Texto apresentado =
........
TRT-PR-06-12-2011 EMENTA: ENQUADRAMENTO SINDICAL. DIVERSIDADE DE ATIVIDADES. INEXISTÊNCIA DE ATIVIDADE PREPONDERANTE. NORMA COLETIVA DE TRABALHO APLICÁVEL. Quando a empresa não desenvolve uma atividade preponderante, deve ser aplicada a norma coletiva correspondente àquela desenvolvida pela reclamante, nos termos do disposto no artigo 158, parágrafo 1º, da Consolidação das Leis do Trabalho (CLT). Recurso ordinário do reclamante conhecido e provido, neste aspecto.
(TRT-9 2322200995908 PR 2322-2009-95-9-0-8, Relator: ALTINO PEDROZO DOS SANTOS, 3A. TURMA, Data de Publicação: 06/12/2011)

Destarte, como se percebe, no caso da empresa não possuir uma atividade preponderante, deverá prevalecer o enquadramento sindical pela atividade desempenhada pelo empregado em análise.
........
Tarefa atribuída A = No texto sobre enquadramento sindical, quem é o relator da decisão citada?
Tarefa atribuída B = Prossiga o texto sobre enquadramento sindical a partir da última frase apresentada.

Dados de origem =
........
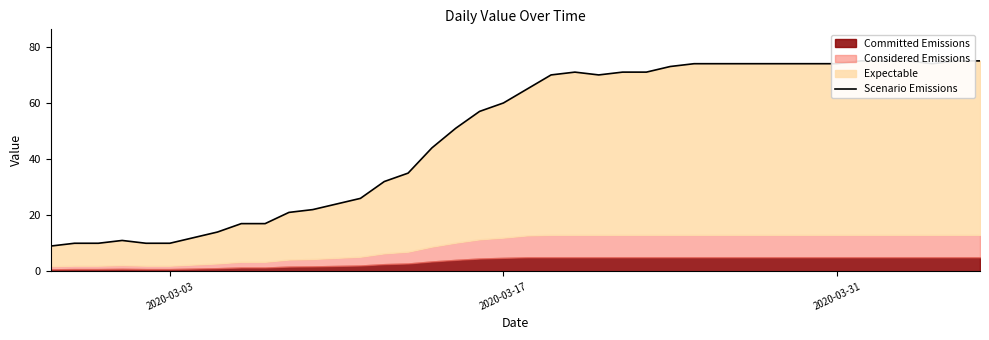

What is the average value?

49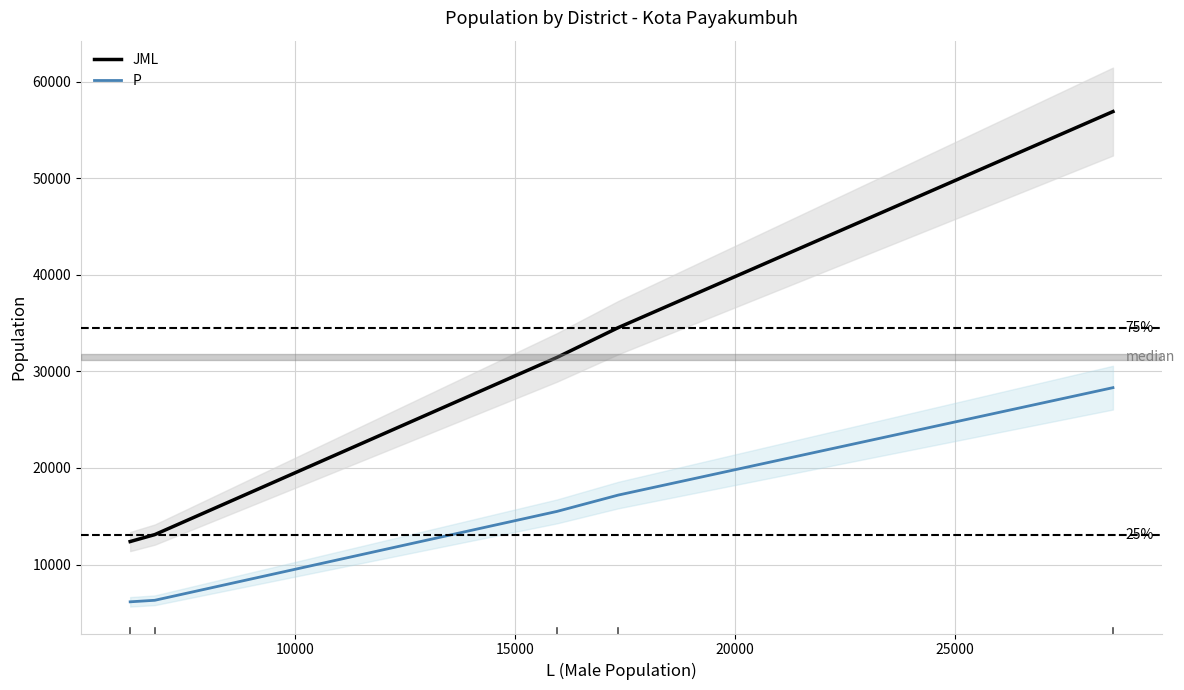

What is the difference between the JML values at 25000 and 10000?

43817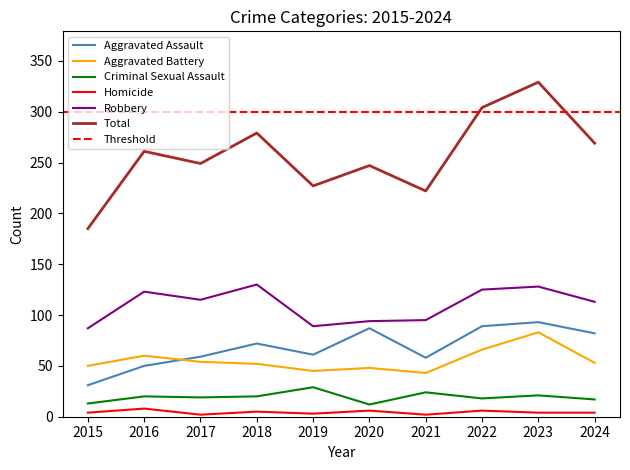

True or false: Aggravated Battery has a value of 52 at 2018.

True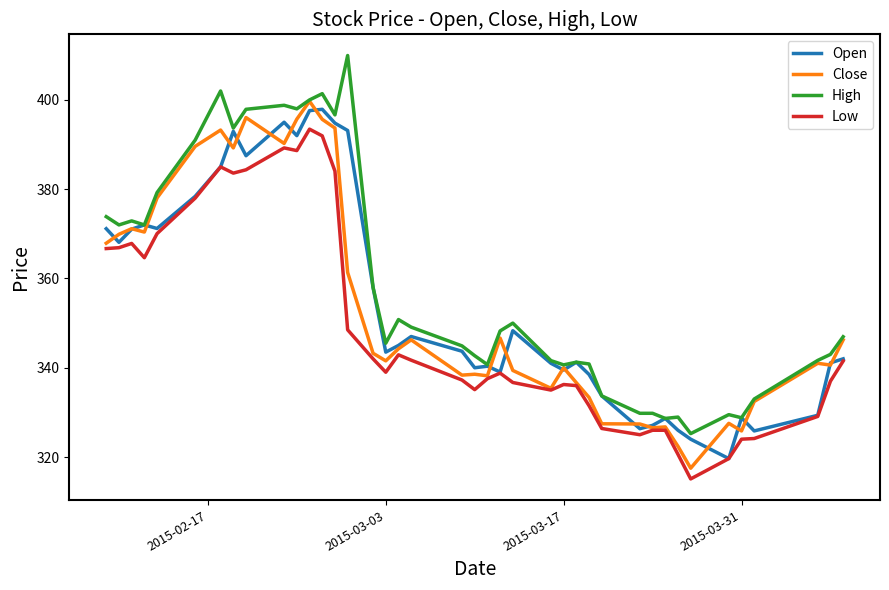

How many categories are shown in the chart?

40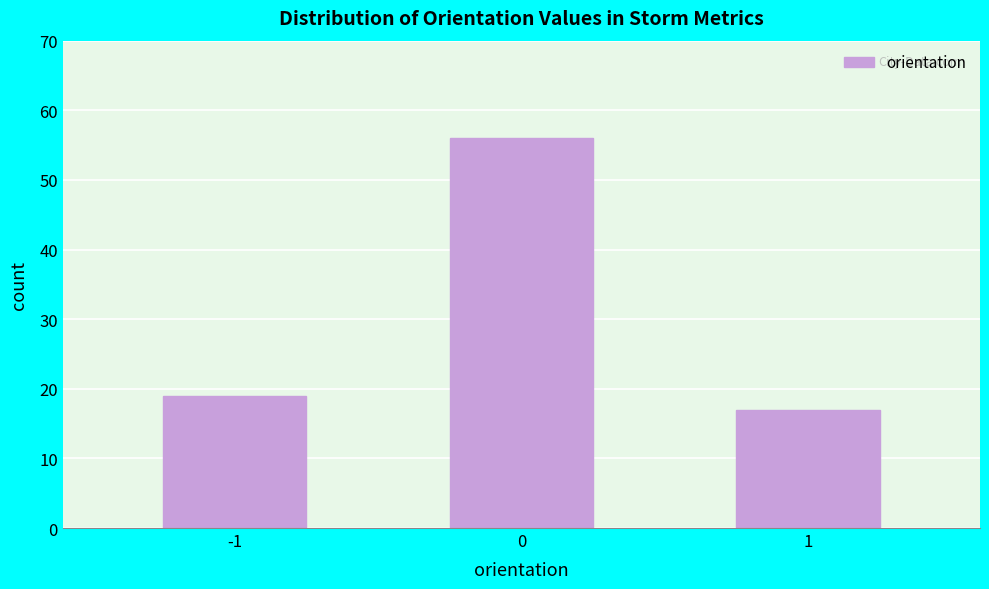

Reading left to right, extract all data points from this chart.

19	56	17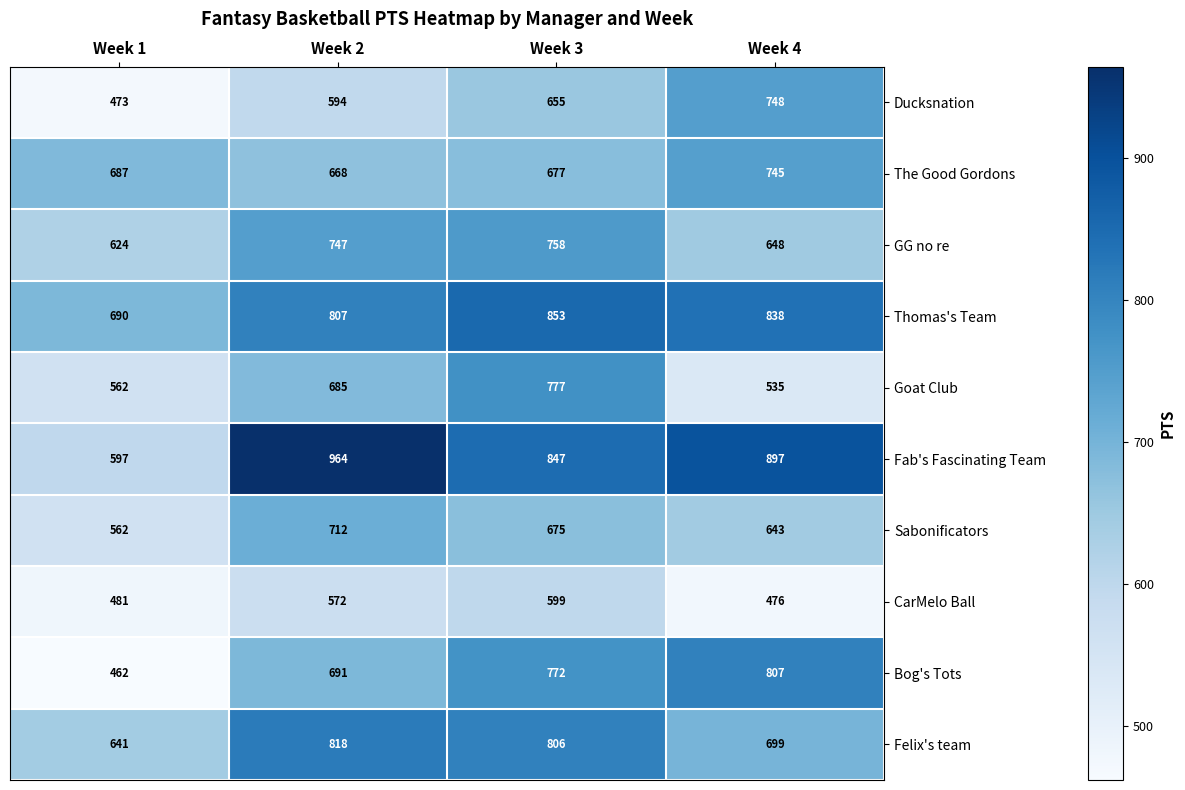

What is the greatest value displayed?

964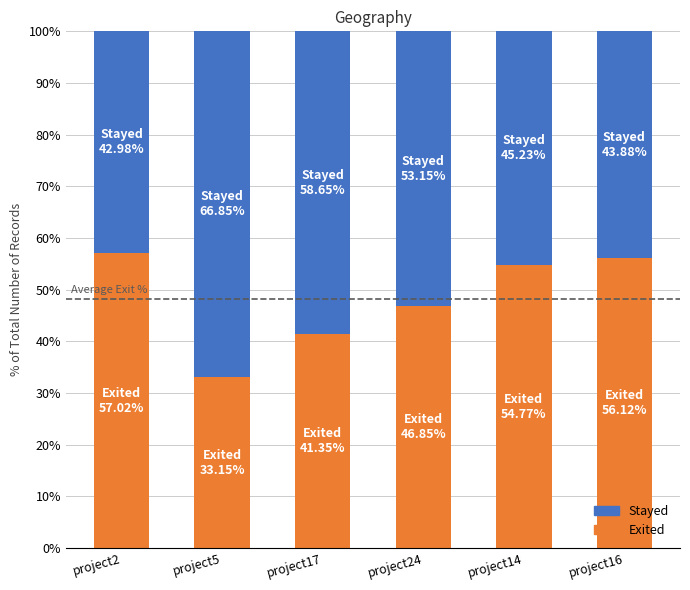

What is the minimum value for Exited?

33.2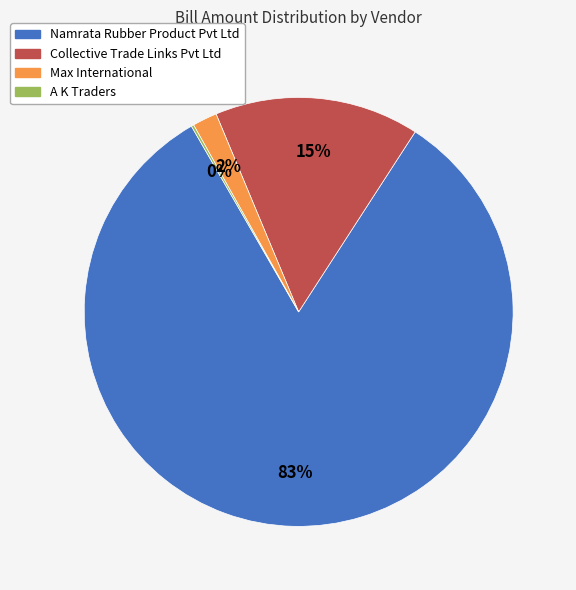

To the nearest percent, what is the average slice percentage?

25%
........
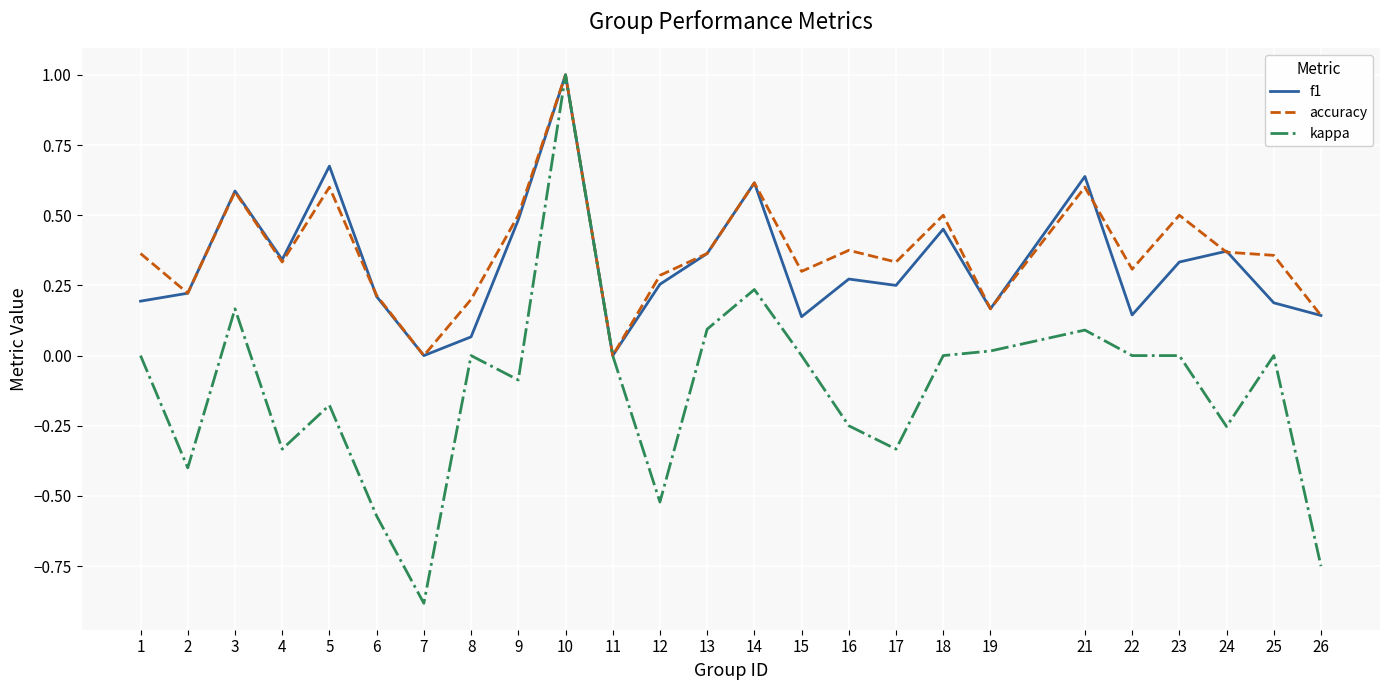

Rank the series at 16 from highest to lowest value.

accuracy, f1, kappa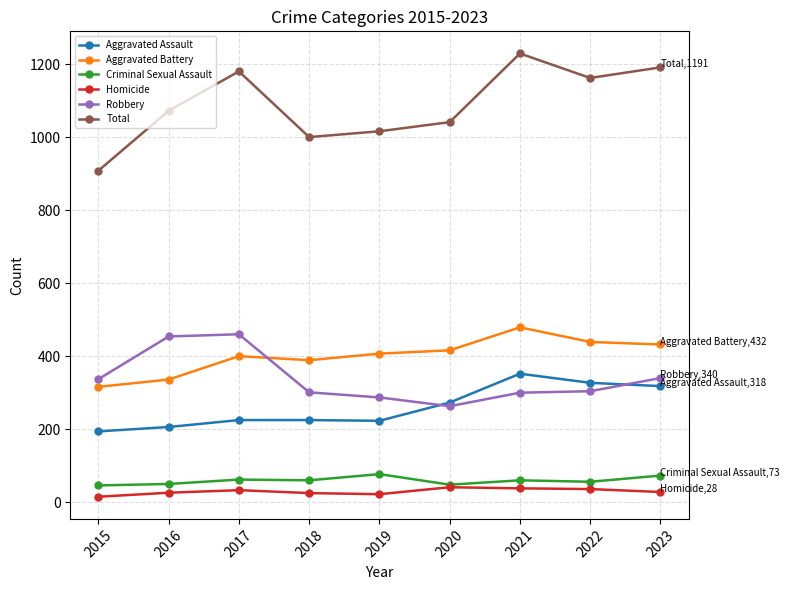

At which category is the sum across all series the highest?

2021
........
Resposta A = ALTINO PEDROZO DOS SANTOS.

Resposta B =
Não obstante a conclusão acima, cabe destacar que ainda há outra exceção, trazida pelo art. 511, § 3º, da CLT, que trata da possibilidade de criação de entidades sindicais de categorias diferenciadas, que são àquelas regulamentadas, como, por exemplo, os engenheiros, advogados, veterinários, fisioterapeutas etc.
Uma grande cizânia ocorre quando há na empresa profissionais pertencentes à categoria diferenciada, tema que será tratado a seguir.

3.3. ENQUADRAMENTO SINDICAL POR CATEGORIA DIFERENCIADA.


No ordenamento jurídico pátrio, a categoria diferenciada tem previsão e definição no art. 511, § 3º da CLT, que dispõe:

§ 3º Categoria profissional diferenciada é a que se forma dos empregados que exerçam profissões ou funções diferenciadas por força de estatuto profissional especial ou em consequência de condições de vida singulares.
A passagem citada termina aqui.